= Provided data =
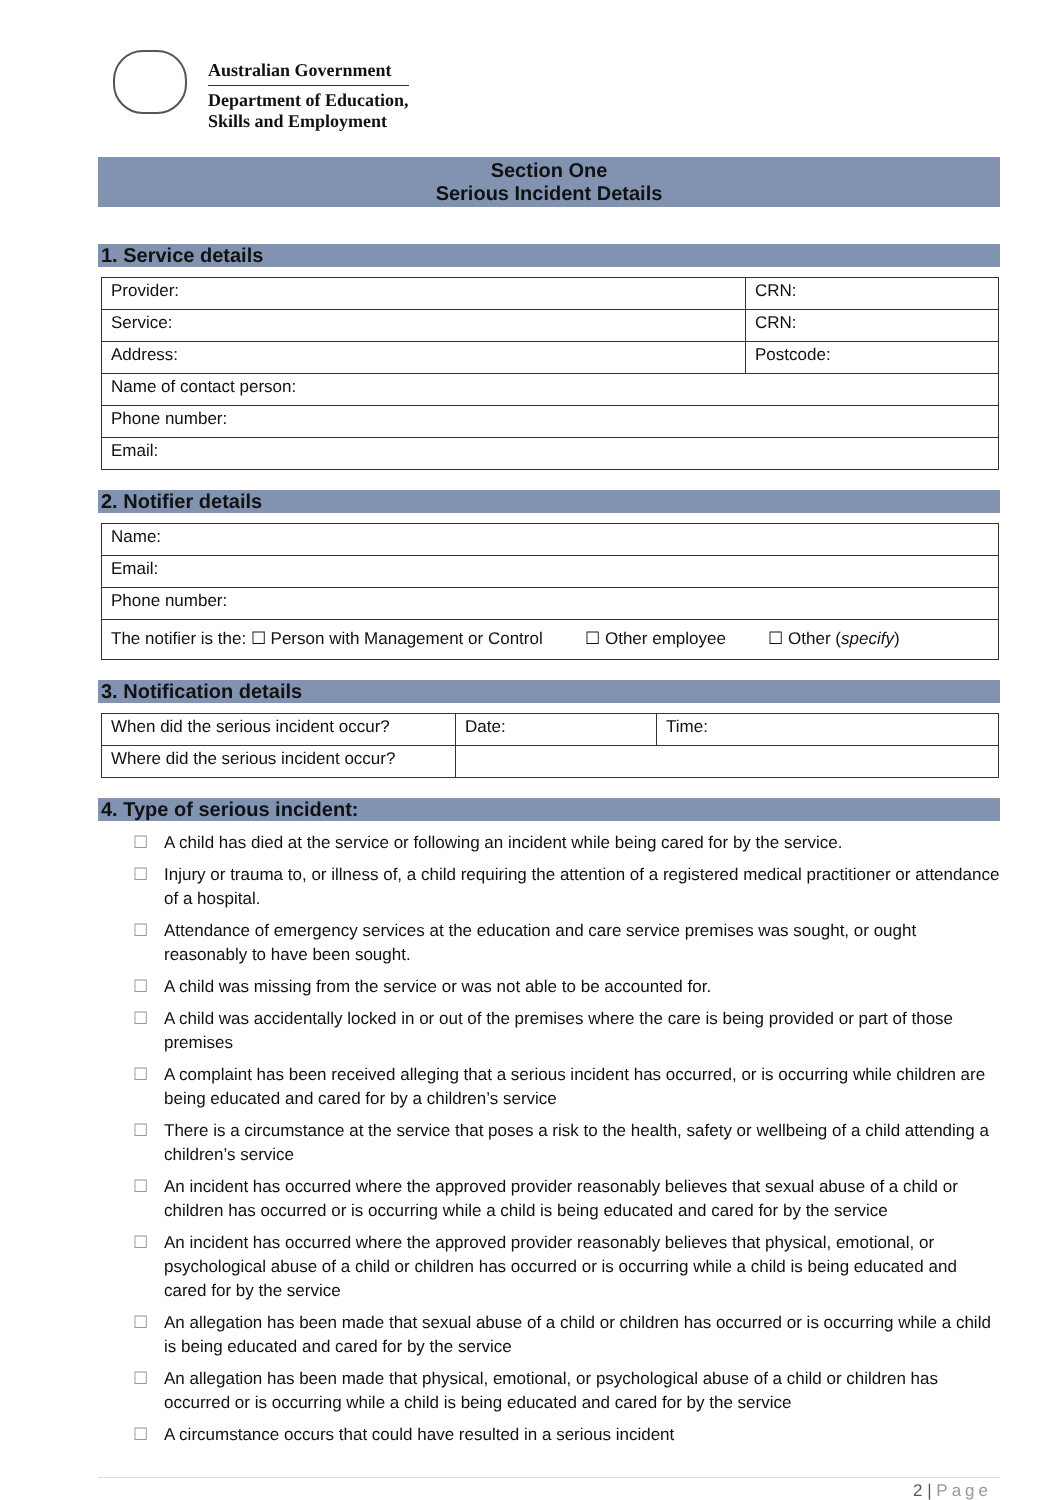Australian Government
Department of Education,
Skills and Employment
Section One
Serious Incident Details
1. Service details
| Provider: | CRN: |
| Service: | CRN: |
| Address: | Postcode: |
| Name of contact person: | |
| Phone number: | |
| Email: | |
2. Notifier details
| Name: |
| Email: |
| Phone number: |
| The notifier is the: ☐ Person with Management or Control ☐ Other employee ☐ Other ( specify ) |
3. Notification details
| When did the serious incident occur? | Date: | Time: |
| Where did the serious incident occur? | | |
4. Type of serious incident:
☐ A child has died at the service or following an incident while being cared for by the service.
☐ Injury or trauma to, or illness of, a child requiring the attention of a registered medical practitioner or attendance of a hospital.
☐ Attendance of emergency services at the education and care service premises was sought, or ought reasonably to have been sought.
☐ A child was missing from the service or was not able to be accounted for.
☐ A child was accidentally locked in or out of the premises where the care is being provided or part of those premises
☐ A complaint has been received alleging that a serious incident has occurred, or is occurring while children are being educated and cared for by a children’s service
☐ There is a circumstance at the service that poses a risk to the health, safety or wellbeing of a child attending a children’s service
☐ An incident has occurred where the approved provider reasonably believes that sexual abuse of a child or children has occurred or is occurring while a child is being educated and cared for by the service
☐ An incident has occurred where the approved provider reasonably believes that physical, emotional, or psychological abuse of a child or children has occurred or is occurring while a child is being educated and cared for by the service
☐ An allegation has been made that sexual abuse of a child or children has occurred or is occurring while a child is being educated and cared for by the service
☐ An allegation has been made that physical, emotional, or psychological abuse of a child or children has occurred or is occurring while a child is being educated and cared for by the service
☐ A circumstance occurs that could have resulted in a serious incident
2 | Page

= What you are asked to do =
Pictures excluded, repeat the records exactly from their opening line through the line containing "by a children’s service".

= Problem solution =
Australian Government
Department of Education,
Skills and Employment
Section One
Serious Incident Details
1. Service details
| Provider: | CRN: |
| Service: | CRN: |
| Address: | Postcode: |
| Name of contact person: | |
| Phone number: | |
| Email: | |
2. Notifier details
| Name: |
| Email: |
| Phone number: |
| The notifier is the: ☐ Person with Management or Control ☐ Other employee ☐ Other ( specify ) |
3. Notification details
| When did the serious incident occur? | Date: | Time: |
| Where did the serious incident occur? | | |
4. Type of serious incident:
☐ A child has died at the service or following an incident while being cared for by the service.
☐ Injury or trauma to, or illness of, a child requiring the attention of a registered medical practitioner or attendance of a hospital.
☐ Attendance of emergency services at the education and care service premises was sought, or ought reasonably to have been sought.
☐ A child was missing from the service or was not able to be accounted for.
☐ A child was accidentally locked in or out of the premises where the care is being provided or part of those premises
☐ A complaint has been received alleging that a serious incident has occurred, or is occurring while children are being educated and cared for by a children’s service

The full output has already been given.